Exercise prompt: Keep the wording of every entry intact in your copy, and omit the pictures.

┌─ Materials provided

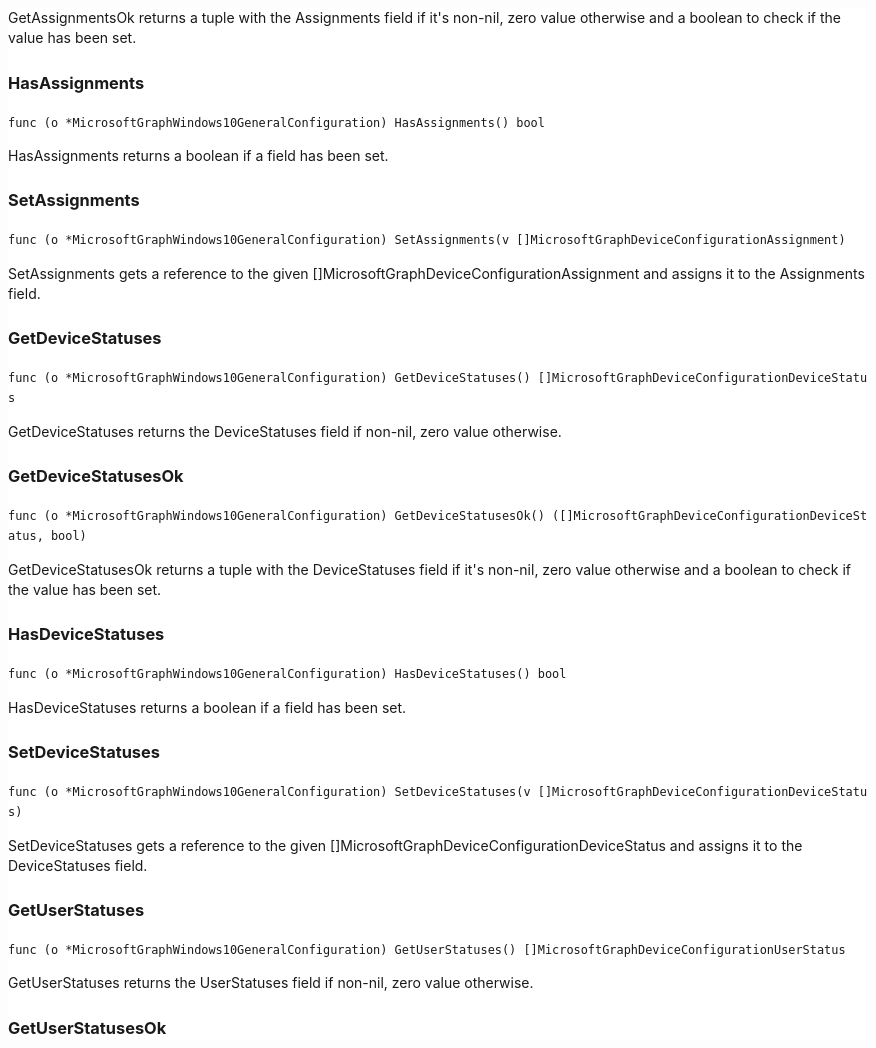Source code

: GetAssignmentsOk returns a tuple with the Assignments field if it's non-nil, zero value otherwise
and a boolean to check if the value has been set.

### HasAssignments

`func (o *MicrosoftGraphWindows10GeneralConfiguration) HasAssignments() bool`

HasAssignments returns a boolean if a field has been set.

### SetAssignments

`func (o *MicrosoftGraphWindows10GeneralConfiguration) SetAssignments(v []MicrosoftGraphDeviceConfigurationAssignment)`

SetAssignments gets a reference to the given []MicrosoftGraphDeviceConfigurationAssignment and assigns it to the Assignments field.

### GetDeviceStatuses

`func (o *MicrosoftGraphWindows10GeneralConfiguration) GetDeviceStatuses() []MicrosoftGraphDeviceConfigurationDeviceStatus`

GetDeviceStatuses returns the DeviceStatuses field if non-nil, zero value otherwise.

### GetDeviceStatusesOk

`func (o *MicrosoftGraphWindows10GeneralConfiguration) GetDeviceStatusesOk() ([]MicrosoftGraphDeviceConfigurationDeviceStatus, bool)`

GetDeviceStatusesOk returns a tuple with the DeviceStatuses field if it's non-nil, zero value otherwise
and a boolean to check if the value has been set.

### HasDeviceStatuses

`func (o *MicrosoftGraphWindows10GeneralConfiguration) HasDeviceStatuses() bool`

HasDeviceStatuses returns a boolean if a field has been set.

### SetDeviceStatuses

`func (o *MicrosoftGraphWindows10GeneralConfiguration) SetDeviceStatuses(v []MicrosoftGraphDeviceConfigurationDeviceStatus)`

SetDeviceStatuses gets a reference to the given []MicrosoftGraphDeviceConfigurationDeviceStatus and assigns it to the DeviceStatuses field.

### GetUserStatuses

`func (o *MicrosoftGraphWindows10GeneralConfiguration) GetUserStatuses() []MicrosoftGraphDeviceConfigurationUserStatus`

GetUserStatuses returns the UserStatuses field if non-nil, zero value otherwise.

### GetUserStatusesOk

└─

Solution for this problem:
Source code

: GetAssignmentsOk returns a tuple with the Assignments field if it's non-nil, zero value otherwise
and a boolean to check if the value has been set.

### HasAssignments

`func (o *MicrosoftGraphWindows10GeneralConfiguration) HasAssignments() bool`

HasAssignments returns a boolean if a field has been set.

### SetAssignments

`func (o *MicrosoftGraphWindows10GeneralConfiguration) SetAssignments(v []MicrosoftGraphDeviceConfigurationAssignment)`

SetAssignments gets a reference to the given []MicrosoftGraphDeviceConfigurationAssignment and assigns it to the Assignments field.

### GetDeviceStatuses

`func (o *MicrosoftGraphWindows10GeneralConfiguration) GetDeviceStatuses() []MicrosoftGraphDeviceConfigurationDeviceStatus`

GetDeviceStatuses returns the DeviceStatuses field if non-nil, zero value otherwise.

### GetDeviceStatusesOk

`func (o *MicrosoftGraphWindows10GeneralConfiguration) GetDeviceStatusesOk() ([]MicrosoftGraphDeviceConfigurationDeviceStatus, bool)`

GetDeviceStatusesOk returns a tuple with the DeviceStatuses field if it's non-nil, zero value otherwise
and a boolean to check if the value has been set.

### HasDeviceStatuses

`func (o *MicrosoftGraphWindows10GeneralConfiguration) HasDeviceStatuses() bool`

HasDeviceStatuses returns a boolean if a field has been set.

### SetDeviceStatuses

`func (o *MicrosoftGraphWindows10GeneralConfiguration) SetDeviceStatuses(v []MicrosoftGraphDeviceConfigurationDeviceStatus)`

SetDeviceStatuses gets a reference to the given []MicrosoftGraphDeviceConfigurationDeviceStatus and assigns it to the DeviceStatuses field.

### GetUserStatuses

`func (o *MicrosoftGraphWindows10GeneralConfiguration) GetUserStatuses() []MicrosoftGraphDeviceConfigurationUserStatus`

GetUserStatuses returns the UserStatuses field if non-nil, zero value otherwise.

### GetUserStatusesOk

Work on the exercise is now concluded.